Karlsruhe

Streit ums neue KSC-Stadion zwischen Stadt und Verein eskaliert

Stefan Jehle

Von Stefan Jehle

Mo, 23. September 2019 um 09:01 Uhr

Karlsruhe

Der Fußball-Zweitligist streitet mit der Stadt Karlsruhe, die den Neubau finanzieren soll, über Details des Stadions. Oberbürgermeister Mentrup sieht das Vorhaben mittlerweile "am Rande des Scheiterns".

Es ist ein bizarrer Streit, der derzeit in Karlsruhe ausgetragen wird. Nach einem geplatzten Gütetermin vor Gericht hat Karlsruhes Oberbürgermeister Frank Mentrup (SPD) am vergangenen Freitag erstmals öffentlich seinem Unmut Luft gemacht. Mentrup sieht den Stadionneubau "am Rande des Scheiterns", sagte er. Der Karlsruher SC, der zu Beginn dieser Saison in die Zweite Bundesliga zurückkehrte, hatte zuvor im Juli Klage gegen die Stadt eingereicht.

Karlsruhes Rathauschef redete sich vor mehreren Dutzend Pressevertretern in einem halbstündigen Monolog in Rage. Mit einer Klage vor dem Landgericht verfolge der KSC vier einstweilige Verfügungen: Unter anderem wolle der Verein Einsicht haben in Vertragsunterlagen der Stadt, fordere "ein umfassendes Informationsrecht". Vollends absonderlich wirke der Schriftsatz des Bundesligisten, wenn dort von "einer möglichen Ordnungshaft gegen den Herrn Oberbürgermeister bis zu sechs Monate" die Rede sei.
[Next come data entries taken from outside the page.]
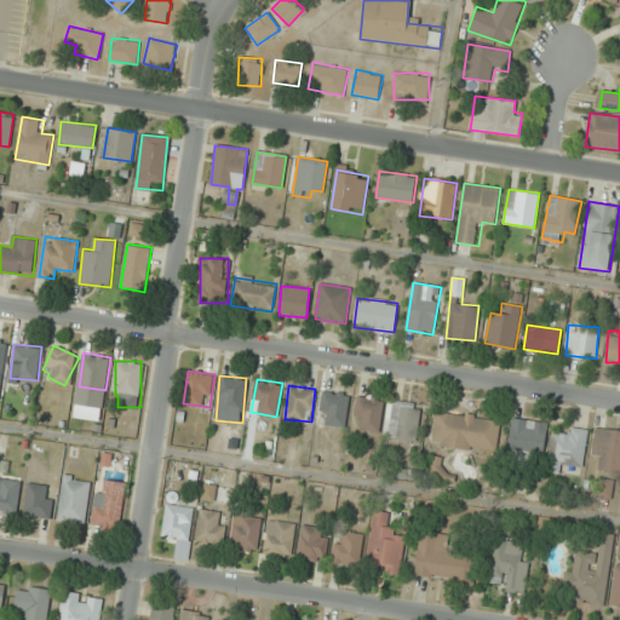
[(317,422),(343,429),(351,396),(326,389),(317,422)]
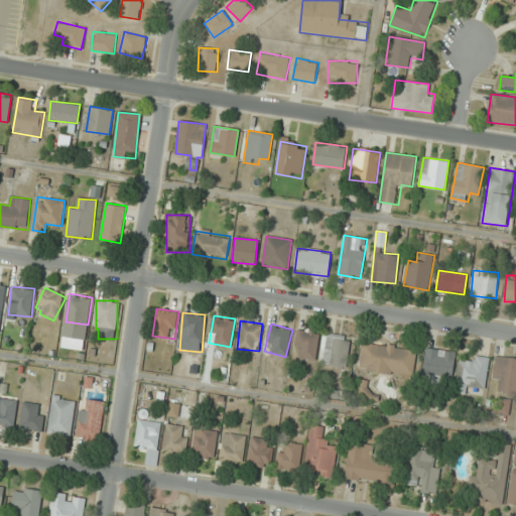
[(316,359),(319,332),(297,330),(294,357),(316,359)]
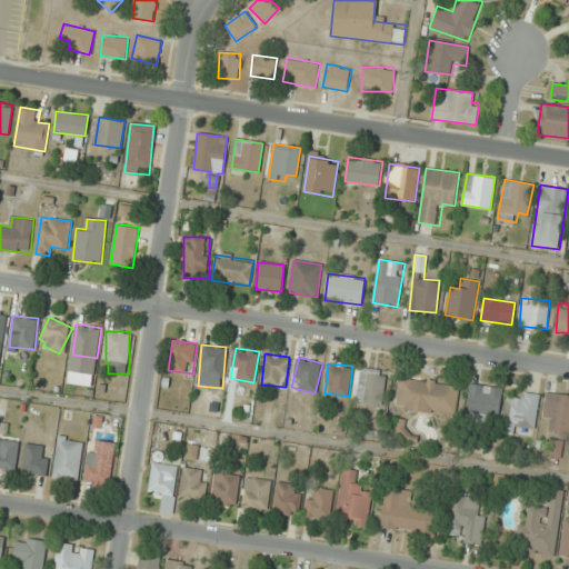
[(355,403),(386,403),(386,369),(355,369),(355,403)]
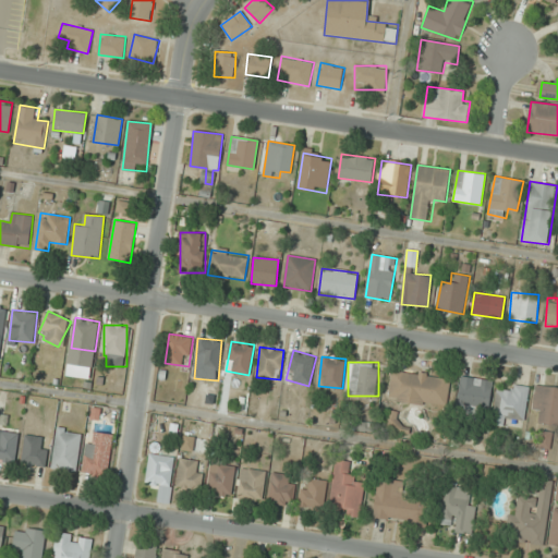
[(450,376),(392,371),(389,401),(446,408),(450,376)]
Stadt und Steuerzahler sollen den Bau zu nahezu 100 Prozent finanzieren

20 Jahre währt die Debatte um den Neubau einer Fußballarena im Karlsruher Wildpark (an gleicher Stelle wie bisher) schon. Seit November 2018 laufen erste wichtige Vorarbeiten, Teile der Stadionwälle wurden abgetragen – provisorische Tribünenbauten aufgestellt. Dazu muss man wissen: Der in den vergangenen Jahren finanziell eher klamme KSC wird sich nur in einigen wenigen Punkten finanziell am Bau beteiligen. Stadt und Steuerzahler sollen den Bau zu nahezu 100 Prozent finanzieren. Das mit einem langfristigen Pachtvertrag gefundene Modell der Refinanzierung (in 35 Jahren) durch den KSC bleibt eher vage. Eigentlich war für November die Baugenehmigung zur Erstellung des Stadion-Baukörpers erwartet worden. Doch das steht nun infrage.

Der KSC fürchtet wohl um die Vermarktbarkeit der VIP-Bereiche im Stadion. Aus statischen Gründen sind in dem dort integrierten 2000 Quadratmeter großen Business-Bereich 48 Betonstützen vorgesehen, die – so der KSC – "den Blick auf die Stadionbühne verhindern". OB Mentrup hält eine Umplanung nicht für machbar, wenn man "im Kostenrahmen bleiben wolle" – auch bei Erstligist TSG Hoffenheim seien solche Stützen im VIP-Bereich "Standard". Die Stadt, sagt Mentrup, übernehme "in hohem Maße ein wirtschaftliches Risiko mit dem Stadionbau". 123 Millionen soll dieser kosten. Das ficht das Präsidium um den KSC-Präsidenten Ingo Wellenreuther, der seit 2002 auch CDU-Kreisvorsitzender ist, offenbar nicht an. Der OB deutete nun an, möglicherweise in diesem Herbst die bestehenden Pachtverträge mit dem KSC aufzukündigen. Als eine Art "Ultima Ratio". An diesem Montag wird erstmal öffentlich vor dem Landgericht verhandelt.